# S-Off ? Let's remove the bloaty apps now, for good. MUST HAVE ROOT.



## Six6Sicks

Now that we finally have S-Off, it's time to remove the apps on here that are just taking up space.
You need root access. Not temp-root, permanent root.

This is just a list of apps I have successfully removed. There might be others you want to remove but I have only tested these, and so far I have had zero issues.

I suggest using a File Explorer app WITH ROOT of your choice.

In the attached list you will see */data/data/com.nuance.nmc.sihome* highlighted in red. 
After removing this one I kept getting continuous force closes, but a quick battery pull stopped them. 
Try removing this first, then continuing.

The only force close I got was from this.
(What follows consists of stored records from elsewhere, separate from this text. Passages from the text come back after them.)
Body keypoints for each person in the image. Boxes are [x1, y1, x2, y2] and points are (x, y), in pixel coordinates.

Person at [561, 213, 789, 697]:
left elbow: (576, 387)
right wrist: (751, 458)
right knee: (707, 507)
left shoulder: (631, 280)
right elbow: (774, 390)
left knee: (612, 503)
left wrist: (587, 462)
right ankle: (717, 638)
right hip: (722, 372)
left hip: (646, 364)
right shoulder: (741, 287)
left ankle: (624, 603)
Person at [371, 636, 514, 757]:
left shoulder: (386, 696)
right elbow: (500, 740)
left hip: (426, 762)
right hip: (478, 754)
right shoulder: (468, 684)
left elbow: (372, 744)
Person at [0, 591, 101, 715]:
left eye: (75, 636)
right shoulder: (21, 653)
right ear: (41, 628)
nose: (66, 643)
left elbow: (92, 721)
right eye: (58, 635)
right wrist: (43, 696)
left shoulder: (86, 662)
If it happens to you just pull battery and resume where you left off.

DOWNLOAD APP LIST HERE: http://tinyurl.com/3bcddkt

Steps:

1. Download File Explorer of your choice. It must have root though. 
2. Navigate to each file listed on the attached sheet. 
3. Delete each listed file. 
4. Reboot when done.
5. Celebrate.

You'll notice some of the apps have ODEX files, delete these as well. 
eg.

AppToDelete.apk
AppToDelete.odex

This is kind of a tedious process, but when your done, the bloat will be gone.
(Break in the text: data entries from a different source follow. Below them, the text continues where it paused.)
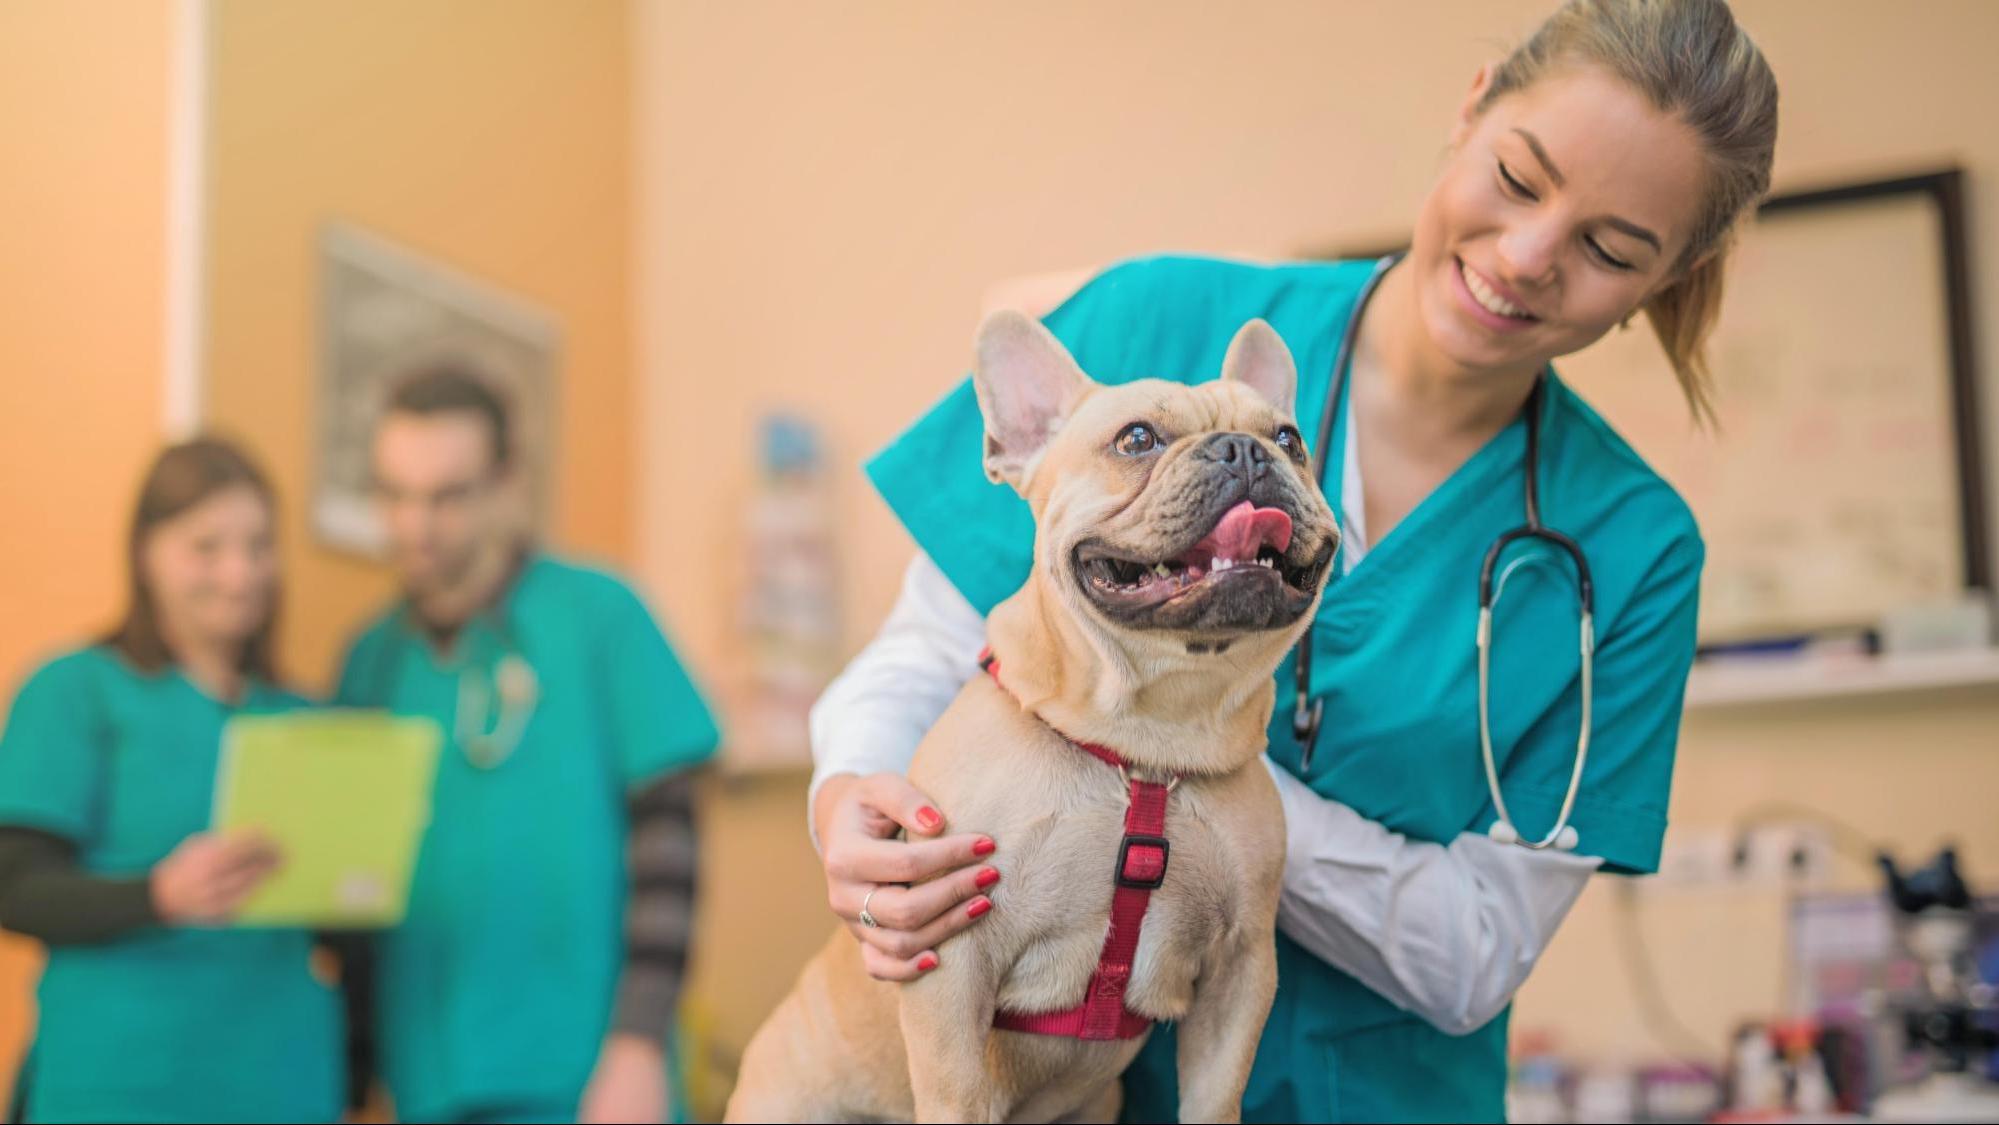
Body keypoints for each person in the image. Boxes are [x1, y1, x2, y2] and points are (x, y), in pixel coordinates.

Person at [805, 0, 1779, 1120]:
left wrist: (1192, 768)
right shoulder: (1154, 316)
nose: (1525, 258)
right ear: (1470, 110)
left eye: (1610, 250)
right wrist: (854, 809)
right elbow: (926, 655)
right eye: (1517, 178)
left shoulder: (1632, 548)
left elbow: (1475, 956)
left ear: (1667, 278)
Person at [334, 365, 719, 1124]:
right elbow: (353, 885)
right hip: (425, 1078)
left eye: (447, 496)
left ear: (507, 486)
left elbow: (669, 847)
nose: (417, 526)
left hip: (587, 1078)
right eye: (396, 495)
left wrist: (638, 1045)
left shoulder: (599, 615)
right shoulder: (369, 660)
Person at [0, 439, 343, 1123]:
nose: (239, 573)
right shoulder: (76, 691)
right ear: (146, 553)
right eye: (206, 546)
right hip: (119, 1083)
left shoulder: (309, 719)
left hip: (281, 1082)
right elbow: (13, 886)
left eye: (258, 546)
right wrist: (158, 893)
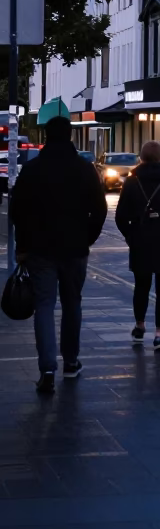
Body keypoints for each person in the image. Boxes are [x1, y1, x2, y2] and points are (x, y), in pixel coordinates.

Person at [10, 114, 107, 394]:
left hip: (40, 250)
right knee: (72, 303)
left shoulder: (33, 169)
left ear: (46, 138)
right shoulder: (84, 169)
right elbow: (99, 209)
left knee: (44, 305)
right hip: (74, 247)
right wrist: (87, 237)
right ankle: (71, 361)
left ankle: (47, 368)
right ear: (70, 137)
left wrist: (23, 247)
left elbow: (18, 212)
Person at [115, 139, 160, 350]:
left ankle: (139, 326)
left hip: (141, 239)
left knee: (141, 286)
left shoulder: (132, 180)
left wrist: (131, 235)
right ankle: (159, 335)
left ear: (142, 156)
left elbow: (121, 215)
Hope you find this helpful as I did.


----------



## TheAtheistReverend

If you want to test if it is safe to remove an app you can just rename the extention or move the app to a folder on your SD. If your phone has issues you can move it right back. Just an easy and safe/safer way to test.


----------



## Mafiatounes

Does anyone know if its safe to remove htc locations?

Sent from my GT-I9100 using Tapatalk


----------



## Six6Sicks

I did yesterday and on my Weather/Clock widget my location could not be found. So I'd say no.


----------